A due anni dall’uscita dell’ultimo disco (“Disincanto”, gennaio 2005) GINEVRA DI MARCO torna sul mercato con un album da interprete dal titolo “Stazioni lunari prende terra a puerto libre”, in uscita oggi su etichetta Radiofandango.
“Stazioni lunari prende terra a puerto libre” contiene 11 brani tradizionali e popolari reinterpretati da Ginevra di Marco. Canti dal margine della Storia, da un mondo profondo e dimenticato: Romania, Ungheria, Grecia, i Balcani, gli Slavi, i Rom, il Portogallo, la Bretagna, il Messico, il Cile, gli italiani del Sud e quelli di Toscana. Arrangiamenti e rivisitazioni volti a coinvolgere il pubblico con il calore ed il sapore delle feste di paese, delle danze, della musica cantata dalla gente.
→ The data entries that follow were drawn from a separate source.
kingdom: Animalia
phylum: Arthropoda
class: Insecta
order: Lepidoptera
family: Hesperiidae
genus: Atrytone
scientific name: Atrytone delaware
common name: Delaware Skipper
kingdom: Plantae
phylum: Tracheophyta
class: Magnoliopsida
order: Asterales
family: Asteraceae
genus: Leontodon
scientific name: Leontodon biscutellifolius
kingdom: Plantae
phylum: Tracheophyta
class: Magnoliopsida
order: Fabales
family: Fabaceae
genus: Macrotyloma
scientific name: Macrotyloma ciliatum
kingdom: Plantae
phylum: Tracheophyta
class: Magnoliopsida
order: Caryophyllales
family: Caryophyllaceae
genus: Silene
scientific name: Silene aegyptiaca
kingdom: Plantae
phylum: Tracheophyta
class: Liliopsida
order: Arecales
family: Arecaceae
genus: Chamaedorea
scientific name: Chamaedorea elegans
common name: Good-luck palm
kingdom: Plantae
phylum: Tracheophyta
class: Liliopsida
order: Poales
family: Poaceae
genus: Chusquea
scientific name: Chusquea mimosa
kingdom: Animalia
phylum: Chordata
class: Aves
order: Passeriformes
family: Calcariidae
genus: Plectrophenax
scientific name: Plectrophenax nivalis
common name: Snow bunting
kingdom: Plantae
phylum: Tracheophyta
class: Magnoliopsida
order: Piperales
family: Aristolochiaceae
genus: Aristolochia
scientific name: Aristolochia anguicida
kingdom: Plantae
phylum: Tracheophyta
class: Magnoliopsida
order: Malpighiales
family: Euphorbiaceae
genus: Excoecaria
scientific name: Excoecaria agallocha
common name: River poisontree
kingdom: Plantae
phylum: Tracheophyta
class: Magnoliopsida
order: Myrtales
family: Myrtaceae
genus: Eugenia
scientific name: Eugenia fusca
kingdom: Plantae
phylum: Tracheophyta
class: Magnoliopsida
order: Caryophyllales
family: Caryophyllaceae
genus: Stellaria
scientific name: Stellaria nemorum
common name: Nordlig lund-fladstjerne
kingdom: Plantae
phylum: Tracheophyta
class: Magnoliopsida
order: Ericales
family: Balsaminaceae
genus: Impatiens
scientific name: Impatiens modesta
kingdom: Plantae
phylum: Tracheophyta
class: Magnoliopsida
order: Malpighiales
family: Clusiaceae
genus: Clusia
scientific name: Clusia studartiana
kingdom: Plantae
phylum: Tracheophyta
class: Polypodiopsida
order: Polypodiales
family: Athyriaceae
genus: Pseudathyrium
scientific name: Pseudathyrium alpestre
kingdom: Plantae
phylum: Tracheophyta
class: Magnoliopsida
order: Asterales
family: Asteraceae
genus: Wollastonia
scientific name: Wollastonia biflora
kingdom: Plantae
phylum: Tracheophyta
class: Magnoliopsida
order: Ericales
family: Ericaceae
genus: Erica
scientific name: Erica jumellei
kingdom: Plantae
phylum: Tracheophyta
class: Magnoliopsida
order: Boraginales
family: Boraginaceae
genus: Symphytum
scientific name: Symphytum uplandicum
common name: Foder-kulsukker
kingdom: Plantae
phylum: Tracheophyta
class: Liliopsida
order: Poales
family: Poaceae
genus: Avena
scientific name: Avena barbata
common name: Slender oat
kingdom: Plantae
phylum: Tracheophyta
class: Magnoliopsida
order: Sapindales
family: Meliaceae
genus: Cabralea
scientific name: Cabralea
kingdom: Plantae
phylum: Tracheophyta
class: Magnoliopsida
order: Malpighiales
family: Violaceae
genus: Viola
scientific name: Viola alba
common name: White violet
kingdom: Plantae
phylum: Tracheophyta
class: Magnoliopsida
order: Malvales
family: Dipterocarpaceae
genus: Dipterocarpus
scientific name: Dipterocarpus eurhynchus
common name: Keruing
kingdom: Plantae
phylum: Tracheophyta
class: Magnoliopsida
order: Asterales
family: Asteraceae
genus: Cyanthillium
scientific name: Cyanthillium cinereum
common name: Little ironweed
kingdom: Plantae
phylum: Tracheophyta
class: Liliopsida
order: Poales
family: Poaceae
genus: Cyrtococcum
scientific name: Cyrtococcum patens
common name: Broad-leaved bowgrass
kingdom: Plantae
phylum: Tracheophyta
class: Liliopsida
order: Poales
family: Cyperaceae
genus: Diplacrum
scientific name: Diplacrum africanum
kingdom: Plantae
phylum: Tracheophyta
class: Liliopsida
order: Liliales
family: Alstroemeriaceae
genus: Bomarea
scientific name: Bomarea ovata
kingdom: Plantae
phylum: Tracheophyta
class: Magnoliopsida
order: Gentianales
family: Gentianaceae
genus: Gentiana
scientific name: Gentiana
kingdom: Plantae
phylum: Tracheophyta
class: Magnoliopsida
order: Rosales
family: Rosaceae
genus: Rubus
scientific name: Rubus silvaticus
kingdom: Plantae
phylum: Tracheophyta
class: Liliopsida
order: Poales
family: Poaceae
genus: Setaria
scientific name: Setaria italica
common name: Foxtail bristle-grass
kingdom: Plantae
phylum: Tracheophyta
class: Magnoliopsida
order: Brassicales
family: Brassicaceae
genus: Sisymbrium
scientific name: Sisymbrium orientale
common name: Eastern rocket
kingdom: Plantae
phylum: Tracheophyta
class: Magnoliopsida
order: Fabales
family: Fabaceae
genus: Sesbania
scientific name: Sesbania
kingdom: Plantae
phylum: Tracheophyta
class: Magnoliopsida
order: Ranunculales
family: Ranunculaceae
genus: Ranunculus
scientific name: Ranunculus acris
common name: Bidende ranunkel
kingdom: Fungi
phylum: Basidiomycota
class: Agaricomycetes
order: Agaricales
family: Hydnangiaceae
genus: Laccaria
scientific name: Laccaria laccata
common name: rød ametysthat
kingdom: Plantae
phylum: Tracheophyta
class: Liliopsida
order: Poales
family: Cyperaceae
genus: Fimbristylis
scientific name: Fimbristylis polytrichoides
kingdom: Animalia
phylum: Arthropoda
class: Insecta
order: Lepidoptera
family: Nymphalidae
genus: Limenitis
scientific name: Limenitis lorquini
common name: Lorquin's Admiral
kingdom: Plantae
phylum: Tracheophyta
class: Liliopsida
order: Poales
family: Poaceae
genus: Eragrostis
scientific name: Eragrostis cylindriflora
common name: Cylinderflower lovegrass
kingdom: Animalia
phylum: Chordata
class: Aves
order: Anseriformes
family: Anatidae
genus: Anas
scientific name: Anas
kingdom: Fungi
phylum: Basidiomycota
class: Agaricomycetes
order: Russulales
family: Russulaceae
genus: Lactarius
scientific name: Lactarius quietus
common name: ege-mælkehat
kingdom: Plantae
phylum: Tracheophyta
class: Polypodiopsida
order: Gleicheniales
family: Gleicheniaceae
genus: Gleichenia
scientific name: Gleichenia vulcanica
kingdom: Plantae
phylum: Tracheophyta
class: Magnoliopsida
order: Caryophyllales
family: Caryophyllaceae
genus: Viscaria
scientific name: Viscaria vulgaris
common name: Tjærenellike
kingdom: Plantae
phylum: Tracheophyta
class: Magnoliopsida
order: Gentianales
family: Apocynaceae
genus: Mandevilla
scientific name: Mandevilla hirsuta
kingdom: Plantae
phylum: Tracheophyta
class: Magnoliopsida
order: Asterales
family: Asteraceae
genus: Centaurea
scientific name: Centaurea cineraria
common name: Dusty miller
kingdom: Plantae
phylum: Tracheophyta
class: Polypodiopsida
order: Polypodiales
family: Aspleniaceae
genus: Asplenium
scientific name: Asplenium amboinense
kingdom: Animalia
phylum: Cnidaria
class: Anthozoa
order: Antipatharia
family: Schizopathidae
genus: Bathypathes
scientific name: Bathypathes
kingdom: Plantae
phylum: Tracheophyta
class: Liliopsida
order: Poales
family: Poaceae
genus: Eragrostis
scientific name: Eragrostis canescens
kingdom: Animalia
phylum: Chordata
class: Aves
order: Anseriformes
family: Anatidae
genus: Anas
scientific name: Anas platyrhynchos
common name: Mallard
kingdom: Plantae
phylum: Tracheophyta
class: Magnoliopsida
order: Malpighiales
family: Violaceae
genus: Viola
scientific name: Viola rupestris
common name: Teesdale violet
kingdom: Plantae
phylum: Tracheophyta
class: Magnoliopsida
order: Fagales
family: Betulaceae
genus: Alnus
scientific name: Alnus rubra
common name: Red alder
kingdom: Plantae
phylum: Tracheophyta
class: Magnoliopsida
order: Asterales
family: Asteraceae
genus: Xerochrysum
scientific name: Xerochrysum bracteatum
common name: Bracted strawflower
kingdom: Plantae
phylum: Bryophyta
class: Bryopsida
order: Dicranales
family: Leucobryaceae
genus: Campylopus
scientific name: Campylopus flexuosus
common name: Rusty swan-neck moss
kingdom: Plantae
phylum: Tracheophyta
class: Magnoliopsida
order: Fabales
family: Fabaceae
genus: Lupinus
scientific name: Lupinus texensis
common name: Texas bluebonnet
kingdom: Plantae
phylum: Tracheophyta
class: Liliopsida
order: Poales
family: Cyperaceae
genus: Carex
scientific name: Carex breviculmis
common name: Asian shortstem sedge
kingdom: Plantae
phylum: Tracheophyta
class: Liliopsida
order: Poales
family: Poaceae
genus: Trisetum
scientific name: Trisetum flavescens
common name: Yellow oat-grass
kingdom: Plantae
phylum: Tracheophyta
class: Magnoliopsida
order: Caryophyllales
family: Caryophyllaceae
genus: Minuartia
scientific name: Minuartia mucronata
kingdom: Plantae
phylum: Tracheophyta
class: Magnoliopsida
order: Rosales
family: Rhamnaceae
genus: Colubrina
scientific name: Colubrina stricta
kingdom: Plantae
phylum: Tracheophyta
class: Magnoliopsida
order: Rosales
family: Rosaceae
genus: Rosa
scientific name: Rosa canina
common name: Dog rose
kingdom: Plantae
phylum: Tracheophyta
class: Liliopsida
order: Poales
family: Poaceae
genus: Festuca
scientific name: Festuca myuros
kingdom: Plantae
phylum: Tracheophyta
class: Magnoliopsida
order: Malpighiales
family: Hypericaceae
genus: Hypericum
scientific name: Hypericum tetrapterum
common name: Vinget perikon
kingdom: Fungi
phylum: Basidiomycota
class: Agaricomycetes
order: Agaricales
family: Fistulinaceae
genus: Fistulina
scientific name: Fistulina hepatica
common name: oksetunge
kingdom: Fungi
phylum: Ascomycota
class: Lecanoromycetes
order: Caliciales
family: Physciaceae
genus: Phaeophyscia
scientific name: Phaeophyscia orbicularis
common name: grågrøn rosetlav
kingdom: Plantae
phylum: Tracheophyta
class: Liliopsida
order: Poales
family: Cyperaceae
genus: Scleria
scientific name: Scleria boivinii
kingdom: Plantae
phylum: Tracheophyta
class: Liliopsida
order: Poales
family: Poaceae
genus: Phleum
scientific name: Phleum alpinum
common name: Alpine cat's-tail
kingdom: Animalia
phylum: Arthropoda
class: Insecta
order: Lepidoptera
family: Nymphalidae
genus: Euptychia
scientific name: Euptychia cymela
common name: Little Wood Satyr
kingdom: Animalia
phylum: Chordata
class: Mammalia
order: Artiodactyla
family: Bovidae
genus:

Nel percorso artistico di GINEVRA DI MARCO alla riscoperta della tradizione e dei canti popolari, “Stazioni lunari prende terra a puerto libre”, rappresenta una progressione che sa di ritorno a casa, a quel retroterra vivo, radicato tra cuore e memoria, che da sempre distingue la cifra espressiva di Ginevra.
Ecco la track list del cd “Stazioni lunari prende terra a puerto libre”:
“Amara terra mia”: brano di Domenico Modugno che vede la partecipazione di Ferruccio Spinetti al contrabbasso e l’arrangiamento di Piero Pelù insieme a Francesco Magnelli.
“Saranta Palikaria”: canto tradizionale greco intonato dai partigiani indipendentisti greci nel 1820.
“Malarazza”: altra canzone di Domenico Modugno con il contrabbasso di Ferruccio Spinetti. Il testo è una rielaborazione di un lamento popolare siciliano scritto da Lionardo Vigo nel 1857.
“Rumelaj”: canto tradizionale gitano dei Balcani.
“Gracias a la vida”: brano di Violeta Parra, alla quale si deve l’opera di recupero della tradizione popolare del Cile. È stata cantata, tra gli altri da Joan Baez, Mercedes Sosa e in Italia da Gabriella Ferri.
“La Martiniana”: brano tradizionale messicano.
“Il canto dei Sanfedisti”: canzone tradizionale napoletana. Rielaborazione del canto antirivoluzionario intonato dalle bande dei sanfedisti guidate dal Cardinale Fabrizio Ruffo a Napoli nel 1799.
“Les Tziganes”: dal repertorio del grande chansonier francese Leo Ferrè.
“La Leggera”: era il treno che agli inizi del secolo scorso portava i lavoratori stagionali attraverso la Toscana fino in Maremma. Era un termine dispregiativo per indicare i disoccupati e i poverissimi che viaggiavano con una sola sporta.
“Le grand coureur”: canto tradizionale bretone, è una delle più celebri “chanson à vire”, canzone che i marinai intonavano quando giravano l’argano.
“Amuri”: canto tradizionale siciliano.
I musicisti che hanno suonato in “Stazioni lunari prende terra a puerto libre”: Francesco Magnelli (pianoforte e magnellophoni), Andrea Salvadori (chitarre e tzouras), Marzio del Testa (batteria), Nico Gori (clarinetto).
Registrato al Funambulo studio, il disco vede la produzione artistica di Francesco Magnelli e quella esecutiva di Sergio delle Cese.